On the Economics of Multilingual Few-shot Learning: Modeling the Cost-Performance Trade-offs of Machine Translated and Manual Data
This provides a practical tool for NLP practitioners to make cost-effective data collection decisions in multilingual settings, though it is an incremental application of economic concepts to a specific domain problem.
The paper tackles the problem of optimizing cost-performance trade-offs in multilingual few-shot learning by introducing an economic framework to evaluate machine-translated versus manually-created labeled data. Their case study on TyDIQA-GoldP shows that if machine translation costs are non-zero, optimal performance at least cost always requires at least some manual data.

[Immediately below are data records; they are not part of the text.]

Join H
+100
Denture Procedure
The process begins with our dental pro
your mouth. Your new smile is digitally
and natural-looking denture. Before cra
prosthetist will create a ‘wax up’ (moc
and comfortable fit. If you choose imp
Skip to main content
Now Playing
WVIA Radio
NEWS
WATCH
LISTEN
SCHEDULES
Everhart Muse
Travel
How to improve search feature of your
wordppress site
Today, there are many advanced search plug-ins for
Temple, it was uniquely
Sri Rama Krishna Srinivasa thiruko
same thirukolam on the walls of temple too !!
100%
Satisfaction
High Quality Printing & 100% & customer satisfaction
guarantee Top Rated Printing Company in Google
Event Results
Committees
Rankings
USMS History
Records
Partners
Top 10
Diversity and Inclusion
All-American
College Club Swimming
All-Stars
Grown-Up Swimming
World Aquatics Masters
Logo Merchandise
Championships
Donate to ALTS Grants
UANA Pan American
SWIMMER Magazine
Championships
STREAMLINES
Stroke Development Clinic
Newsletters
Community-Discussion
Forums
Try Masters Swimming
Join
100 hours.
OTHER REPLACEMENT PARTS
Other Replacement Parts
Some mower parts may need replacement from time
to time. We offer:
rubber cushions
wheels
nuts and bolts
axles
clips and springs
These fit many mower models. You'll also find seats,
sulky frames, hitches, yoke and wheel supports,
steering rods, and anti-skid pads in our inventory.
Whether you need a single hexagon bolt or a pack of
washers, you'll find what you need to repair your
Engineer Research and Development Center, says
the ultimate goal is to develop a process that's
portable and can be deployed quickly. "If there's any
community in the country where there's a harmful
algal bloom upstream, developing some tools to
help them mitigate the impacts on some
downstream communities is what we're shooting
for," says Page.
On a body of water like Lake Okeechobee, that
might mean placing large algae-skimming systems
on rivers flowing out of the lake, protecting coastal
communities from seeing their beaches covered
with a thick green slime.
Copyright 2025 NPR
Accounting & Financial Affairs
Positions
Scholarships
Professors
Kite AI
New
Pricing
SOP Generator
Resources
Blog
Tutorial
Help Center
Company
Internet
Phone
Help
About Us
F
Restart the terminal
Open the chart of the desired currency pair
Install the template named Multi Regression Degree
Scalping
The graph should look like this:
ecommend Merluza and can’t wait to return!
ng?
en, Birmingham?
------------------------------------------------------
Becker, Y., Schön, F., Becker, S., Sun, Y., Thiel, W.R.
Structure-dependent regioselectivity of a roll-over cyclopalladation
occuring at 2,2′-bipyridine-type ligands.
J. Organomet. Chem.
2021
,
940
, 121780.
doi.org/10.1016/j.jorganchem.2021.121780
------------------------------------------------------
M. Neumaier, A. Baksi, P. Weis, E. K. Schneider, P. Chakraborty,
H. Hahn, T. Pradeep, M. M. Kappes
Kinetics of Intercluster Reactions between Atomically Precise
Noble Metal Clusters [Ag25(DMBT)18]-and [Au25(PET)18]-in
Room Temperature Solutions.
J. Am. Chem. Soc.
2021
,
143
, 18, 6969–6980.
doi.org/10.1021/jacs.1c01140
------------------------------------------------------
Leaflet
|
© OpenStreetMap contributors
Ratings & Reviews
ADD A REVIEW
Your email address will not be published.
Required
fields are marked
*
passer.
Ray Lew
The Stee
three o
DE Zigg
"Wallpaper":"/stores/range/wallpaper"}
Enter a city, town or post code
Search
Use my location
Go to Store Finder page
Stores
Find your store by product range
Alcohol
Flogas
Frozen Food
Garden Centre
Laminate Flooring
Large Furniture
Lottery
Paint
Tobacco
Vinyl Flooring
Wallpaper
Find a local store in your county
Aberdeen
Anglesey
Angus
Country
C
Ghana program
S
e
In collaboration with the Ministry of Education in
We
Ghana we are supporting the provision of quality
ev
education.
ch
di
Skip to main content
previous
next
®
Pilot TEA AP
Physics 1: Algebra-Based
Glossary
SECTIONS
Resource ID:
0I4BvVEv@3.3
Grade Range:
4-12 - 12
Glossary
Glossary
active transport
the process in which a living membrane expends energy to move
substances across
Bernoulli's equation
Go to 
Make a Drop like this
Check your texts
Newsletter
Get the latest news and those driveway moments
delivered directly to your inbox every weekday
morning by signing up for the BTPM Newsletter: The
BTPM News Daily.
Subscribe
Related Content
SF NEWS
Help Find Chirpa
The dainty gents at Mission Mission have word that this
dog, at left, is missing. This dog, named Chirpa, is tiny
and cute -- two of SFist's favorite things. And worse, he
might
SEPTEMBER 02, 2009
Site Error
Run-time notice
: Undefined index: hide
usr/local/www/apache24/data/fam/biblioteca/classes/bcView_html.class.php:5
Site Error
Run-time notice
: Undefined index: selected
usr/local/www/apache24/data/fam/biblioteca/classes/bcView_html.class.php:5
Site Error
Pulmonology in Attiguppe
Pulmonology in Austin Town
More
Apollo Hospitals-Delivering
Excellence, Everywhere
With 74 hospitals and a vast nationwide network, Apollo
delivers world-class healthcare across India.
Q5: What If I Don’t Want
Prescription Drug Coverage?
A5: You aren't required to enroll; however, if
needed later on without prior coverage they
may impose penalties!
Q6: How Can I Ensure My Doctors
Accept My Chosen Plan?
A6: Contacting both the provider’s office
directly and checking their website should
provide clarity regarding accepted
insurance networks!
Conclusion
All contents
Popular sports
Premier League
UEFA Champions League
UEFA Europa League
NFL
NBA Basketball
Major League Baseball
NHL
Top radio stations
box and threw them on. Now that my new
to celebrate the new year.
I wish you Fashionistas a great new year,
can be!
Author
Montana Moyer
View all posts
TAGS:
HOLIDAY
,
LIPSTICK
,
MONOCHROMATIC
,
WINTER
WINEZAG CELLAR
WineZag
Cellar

Borrowing ideas from {\em Production functions} in micro-economics, in this paper we introduce a framework to systematically evaluate the performance and cost trade-offs between machine-translated and manually-created labelled data for task-specific fine-tuning of massively multilingual language models. We illustrate the effectiveness of our framework through a case-study on the TyDIQA-GoldP dataset. One of the interesting conclusions of the study is that if the cost of machine translation is greater than zero, the optimal performance at least cost is always achieved with at least some or only manually-created data. To our knowledge, this is the first attempt towards extending the concept of production functions to study data collection strategies for training multilingual models, and can serve as a valuable tool for other similar cost vs data trade-offs in NLP.